Google Workspace is rolling out a security update to stop token stealing attacks

Google Workspace is launching a caller information measurement to assistance forestall the aforesaid benignant of relationship takeover onslaught that impacted Linus Tech Tips. The feature, which is rolling retired successful beta for Chrome users connected Windows, is designed to artifact atrocious actors from remotely stealing the cookies that support you logged into your Workspace account.

Google calls the diagnostic Device Bound Session Credentials (DBSC), and it does precisely what its sanction suggests: it protects users’ Workspace accounts by binding league cookies, the impermanent files that websites usage to retrieve idiosyncratic information, to their devices.

That makes it much hard for attackers to transportation retired league token-stealing attacks, which often hap erstwhile a unfortunate downloads information-stealing malware. From there, atrocious actors tin exfiltrate a victim’s login credentials to a distant server, allowing them to motion into their relationship from different instrumentality oregon merchantability their credentials.

“Because this theft occurs aft a idiosyncratic has logged in, it bypasses galore existing relationship protections similar 2FA [two-factor authentication],” Google spokesperson Ross Richendrfer tells The Verge. “Existing protections for this benignant of onslaught aren’t precise mature, truthful it’s low-hanging effect for attackers.”

In 2023, a atrocious histrion took implicit the YouTube transmission for Linus Tech Tips, on with 2 different Linus Media Group accounts, aft an worker downloaded a fake sponsorship connection record containing cookie-stealing malware.

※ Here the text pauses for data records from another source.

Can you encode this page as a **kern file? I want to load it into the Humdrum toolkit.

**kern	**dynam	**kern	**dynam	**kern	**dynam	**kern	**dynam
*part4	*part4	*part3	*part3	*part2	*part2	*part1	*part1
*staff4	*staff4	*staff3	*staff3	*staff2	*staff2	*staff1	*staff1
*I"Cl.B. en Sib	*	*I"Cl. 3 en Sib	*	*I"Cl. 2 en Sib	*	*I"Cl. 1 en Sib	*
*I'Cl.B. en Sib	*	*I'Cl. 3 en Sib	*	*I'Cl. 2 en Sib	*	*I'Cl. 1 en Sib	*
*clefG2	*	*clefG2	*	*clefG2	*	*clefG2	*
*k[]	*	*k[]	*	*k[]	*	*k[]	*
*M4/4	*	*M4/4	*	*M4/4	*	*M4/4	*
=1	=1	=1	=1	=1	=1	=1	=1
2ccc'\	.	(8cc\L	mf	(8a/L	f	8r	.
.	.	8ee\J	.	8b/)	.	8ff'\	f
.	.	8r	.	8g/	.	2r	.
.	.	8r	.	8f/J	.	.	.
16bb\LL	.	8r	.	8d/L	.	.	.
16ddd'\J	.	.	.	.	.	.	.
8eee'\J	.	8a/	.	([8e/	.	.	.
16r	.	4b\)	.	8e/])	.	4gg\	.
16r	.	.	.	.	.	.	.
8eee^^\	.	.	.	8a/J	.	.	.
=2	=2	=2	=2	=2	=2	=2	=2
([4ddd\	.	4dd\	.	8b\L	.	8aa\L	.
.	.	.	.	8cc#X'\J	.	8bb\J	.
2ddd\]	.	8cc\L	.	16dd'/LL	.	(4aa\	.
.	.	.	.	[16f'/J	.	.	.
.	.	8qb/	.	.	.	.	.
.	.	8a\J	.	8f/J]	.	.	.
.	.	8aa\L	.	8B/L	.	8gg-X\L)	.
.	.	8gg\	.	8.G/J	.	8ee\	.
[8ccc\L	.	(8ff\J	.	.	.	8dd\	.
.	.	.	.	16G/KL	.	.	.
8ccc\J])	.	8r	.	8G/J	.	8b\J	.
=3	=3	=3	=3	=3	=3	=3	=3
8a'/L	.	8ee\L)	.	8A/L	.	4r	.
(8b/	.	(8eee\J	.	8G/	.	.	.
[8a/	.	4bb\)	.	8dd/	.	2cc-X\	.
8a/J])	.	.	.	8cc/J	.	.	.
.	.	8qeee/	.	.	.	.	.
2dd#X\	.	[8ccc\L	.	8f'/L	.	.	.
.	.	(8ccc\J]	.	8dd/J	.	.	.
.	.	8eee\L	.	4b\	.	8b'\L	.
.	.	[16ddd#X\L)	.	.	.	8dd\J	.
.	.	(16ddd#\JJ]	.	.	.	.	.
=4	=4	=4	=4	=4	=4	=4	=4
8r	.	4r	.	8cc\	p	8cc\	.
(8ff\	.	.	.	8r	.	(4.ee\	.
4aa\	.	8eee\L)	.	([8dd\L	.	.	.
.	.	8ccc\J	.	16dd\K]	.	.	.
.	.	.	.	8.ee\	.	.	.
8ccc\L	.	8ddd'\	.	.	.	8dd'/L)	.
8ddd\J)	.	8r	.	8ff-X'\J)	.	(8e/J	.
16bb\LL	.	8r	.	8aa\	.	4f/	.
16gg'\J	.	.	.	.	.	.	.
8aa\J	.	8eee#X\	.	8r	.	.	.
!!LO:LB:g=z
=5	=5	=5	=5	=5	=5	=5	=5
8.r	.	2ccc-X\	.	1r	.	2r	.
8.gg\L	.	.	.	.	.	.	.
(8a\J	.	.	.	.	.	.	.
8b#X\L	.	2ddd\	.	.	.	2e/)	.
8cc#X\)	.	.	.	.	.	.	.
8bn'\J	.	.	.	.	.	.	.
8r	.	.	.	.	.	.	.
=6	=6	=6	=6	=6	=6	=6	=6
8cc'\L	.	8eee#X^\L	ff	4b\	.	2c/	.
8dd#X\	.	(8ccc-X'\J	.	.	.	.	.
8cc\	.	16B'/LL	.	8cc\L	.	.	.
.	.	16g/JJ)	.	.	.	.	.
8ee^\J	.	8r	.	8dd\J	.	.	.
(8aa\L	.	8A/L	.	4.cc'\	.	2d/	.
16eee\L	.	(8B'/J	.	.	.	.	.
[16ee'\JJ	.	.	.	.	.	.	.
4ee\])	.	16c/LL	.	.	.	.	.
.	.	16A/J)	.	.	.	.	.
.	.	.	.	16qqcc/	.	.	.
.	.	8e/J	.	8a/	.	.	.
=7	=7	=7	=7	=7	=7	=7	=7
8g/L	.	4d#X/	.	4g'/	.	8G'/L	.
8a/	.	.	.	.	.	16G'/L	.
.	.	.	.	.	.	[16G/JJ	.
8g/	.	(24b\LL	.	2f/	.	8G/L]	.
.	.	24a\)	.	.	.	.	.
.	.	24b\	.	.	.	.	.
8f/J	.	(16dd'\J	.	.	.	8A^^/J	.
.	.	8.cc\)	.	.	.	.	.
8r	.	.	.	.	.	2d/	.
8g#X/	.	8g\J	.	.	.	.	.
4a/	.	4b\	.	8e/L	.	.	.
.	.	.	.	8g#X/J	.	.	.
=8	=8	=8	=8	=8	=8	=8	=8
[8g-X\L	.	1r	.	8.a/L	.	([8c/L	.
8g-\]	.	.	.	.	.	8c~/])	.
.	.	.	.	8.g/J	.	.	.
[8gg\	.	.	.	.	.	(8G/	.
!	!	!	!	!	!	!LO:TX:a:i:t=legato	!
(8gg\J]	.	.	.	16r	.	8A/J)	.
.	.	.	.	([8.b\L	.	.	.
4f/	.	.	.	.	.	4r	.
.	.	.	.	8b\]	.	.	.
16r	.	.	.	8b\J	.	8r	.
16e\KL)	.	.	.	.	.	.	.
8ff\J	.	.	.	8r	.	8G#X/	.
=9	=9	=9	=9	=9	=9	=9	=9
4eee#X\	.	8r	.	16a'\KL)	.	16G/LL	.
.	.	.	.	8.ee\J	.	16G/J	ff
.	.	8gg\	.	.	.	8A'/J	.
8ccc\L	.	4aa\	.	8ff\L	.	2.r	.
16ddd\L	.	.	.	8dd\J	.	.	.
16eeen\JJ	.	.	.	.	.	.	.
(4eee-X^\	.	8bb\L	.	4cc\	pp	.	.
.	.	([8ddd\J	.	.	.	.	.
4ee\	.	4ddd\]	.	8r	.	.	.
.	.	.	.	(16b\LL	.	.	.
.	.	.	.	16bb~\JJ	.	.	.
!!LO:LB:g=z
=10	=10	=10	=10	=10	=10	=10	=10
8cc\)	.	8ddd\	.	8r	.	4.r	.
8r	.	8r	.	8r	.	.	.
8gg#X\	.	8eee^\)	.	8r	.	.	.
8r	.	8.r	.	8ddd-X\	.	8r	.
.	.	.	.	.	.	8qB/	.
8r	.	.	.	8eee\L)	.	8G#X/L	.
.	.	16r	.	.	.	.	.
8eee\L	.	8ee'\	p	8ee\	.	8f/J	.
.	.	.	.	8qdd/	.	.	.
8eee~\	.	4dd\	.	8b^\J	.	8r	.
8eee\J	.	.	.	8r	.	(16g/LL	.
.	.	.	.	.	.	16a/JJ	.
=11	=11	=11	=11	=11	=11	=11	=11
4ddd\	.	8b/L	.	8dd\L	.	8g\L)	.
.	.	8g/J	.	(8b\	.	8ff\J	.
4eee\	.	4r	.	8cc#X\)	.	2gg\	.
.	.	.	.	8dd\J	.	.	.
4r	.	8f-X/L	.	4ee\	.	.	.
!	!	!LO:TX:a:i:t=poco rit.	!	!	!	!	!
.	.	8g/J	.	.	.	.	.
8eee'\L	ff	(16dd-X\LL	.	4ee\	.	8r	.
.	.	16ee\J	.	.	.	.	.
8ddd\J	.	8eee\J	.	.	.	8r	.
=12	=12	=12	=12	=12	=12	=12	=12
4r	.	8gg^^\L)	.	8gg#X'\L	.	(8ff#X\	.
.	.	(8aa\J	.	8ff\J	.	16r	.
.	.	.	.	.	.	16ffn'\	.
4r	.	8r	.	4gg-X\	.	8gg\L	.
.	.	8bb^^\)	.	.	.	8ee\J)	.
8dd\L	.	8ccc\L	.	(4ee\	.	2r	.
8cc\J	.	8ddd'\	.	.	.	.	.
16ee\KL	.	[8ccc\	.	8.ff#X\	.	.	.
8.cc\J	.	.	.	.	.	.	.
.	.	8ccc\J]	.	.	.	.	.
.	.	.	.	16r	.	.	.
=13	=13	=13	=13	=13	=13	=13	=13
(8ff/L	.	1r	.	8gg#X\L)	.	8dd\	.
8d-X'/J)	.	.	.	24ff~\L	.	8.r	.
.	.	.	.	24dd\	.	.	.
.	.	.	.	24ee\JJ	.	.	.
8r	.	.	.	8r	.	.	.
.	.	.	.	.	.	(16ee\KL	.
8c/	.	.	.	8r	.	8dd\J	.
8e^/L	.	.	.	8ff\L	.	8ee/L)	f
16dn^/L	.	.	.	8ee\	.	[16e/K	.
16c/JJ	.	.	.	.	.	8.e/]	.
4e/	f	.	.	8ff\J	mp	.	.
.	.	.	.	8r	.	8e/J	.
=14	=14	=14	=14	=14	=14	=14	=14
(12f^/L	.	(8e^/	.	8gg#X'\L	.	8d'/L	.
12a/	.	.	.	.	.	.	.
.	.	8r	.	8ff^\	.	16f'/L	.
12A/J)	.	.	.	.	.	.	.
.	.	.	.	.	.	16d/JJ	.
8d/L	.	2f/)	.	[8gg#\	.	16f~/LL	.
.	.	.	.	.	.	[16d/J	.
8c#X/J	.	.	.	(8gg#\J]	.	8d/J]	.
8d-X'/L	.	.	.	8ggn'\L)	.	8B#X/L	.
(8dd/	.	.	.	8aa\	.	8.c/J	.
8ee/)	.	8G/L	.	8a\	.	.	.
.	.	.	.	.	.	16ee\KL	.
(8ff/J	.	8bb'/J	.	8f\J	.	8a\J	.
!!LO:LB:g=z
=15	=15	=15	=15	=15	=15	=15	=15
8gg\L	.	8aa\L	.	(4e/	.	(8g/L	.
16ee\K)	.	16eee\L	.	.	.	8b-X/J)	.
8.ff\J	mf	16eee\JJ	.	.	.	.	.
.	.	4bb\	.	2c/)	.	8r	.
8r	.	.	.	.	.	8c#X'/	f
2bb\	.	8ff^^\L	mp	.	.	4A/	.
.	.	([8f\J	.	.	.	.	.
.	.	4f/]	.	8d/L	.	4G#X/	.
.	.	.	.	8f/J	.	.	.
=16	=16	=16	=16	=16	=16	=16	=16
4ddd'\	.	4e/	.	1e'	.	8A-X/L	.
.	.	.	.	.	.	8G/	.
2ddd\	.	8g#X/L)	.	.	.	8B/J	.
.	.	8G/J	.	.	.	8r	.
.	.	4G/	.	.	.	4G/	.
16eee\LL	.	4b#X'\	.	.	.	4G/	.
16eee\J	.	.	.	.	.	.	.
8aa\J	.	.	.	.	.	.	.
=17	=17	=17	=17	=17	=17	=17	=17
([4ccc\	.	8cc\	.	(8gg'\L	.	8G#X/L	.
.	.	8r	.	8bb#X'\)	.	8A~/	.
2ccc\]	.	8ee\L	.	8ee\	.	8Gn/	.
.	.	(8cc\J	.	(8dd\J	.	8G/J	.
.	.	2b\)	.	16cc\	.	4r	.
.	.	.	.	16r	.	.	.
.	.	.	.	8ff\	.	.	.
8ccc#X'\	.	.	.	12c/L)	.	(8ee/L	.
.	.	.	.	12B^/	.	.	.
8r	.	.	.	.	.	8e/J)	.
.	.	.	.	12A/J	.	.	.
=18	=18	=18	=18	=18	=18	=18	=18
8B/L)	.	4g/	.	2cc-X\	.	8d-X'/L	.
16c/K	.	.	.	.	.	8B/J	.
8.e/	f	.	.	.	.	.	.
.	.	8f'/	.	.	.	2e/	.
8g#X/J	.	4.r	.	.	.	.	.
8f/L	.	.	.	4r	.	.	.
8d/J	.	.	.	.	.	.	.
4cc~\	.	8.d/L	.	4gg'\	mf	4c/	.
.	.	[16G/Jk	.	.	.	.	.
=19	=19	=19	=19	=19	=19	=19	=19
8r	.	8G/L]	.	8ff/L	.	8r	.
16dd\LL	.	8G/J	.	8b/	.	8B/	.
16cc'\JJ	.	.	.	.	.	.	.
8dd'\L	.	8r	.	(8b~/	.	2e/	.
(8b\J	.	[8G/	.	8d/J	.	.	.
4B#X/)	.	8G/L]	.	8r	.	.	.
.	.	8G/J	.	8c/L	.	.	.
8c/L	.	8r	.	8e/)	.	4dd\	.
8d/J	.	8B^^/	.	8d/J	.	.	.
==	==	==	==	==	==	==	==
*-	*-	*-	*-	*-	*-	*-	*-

This week, YouTube issued a warning astir a akin scam involving creators downloading phony marque deals. YouTube isn’t the lone level that we’ve seen impacted by cookie-stealing, either, arsenic hackers hijacked respective Chrome extensions past year, adding malware that exfiltrates league tokens for immoderate websites.

Google says there’s been an “exponential rise” successful cooky and authentication token theft implicit the past mates of years, and that this “trend has lone intensified successful 2025.” The institution began working connected DBSC past year, and said the verification level Okta, arsenic good arsenic browsers similar Microsoft Edge, person “expressed interest” successful the concept. Along with DBSC, Google recommends that Workspace administrators alteration passkeys arsenic well, which is present disposable to implicit 11 cardinal customers.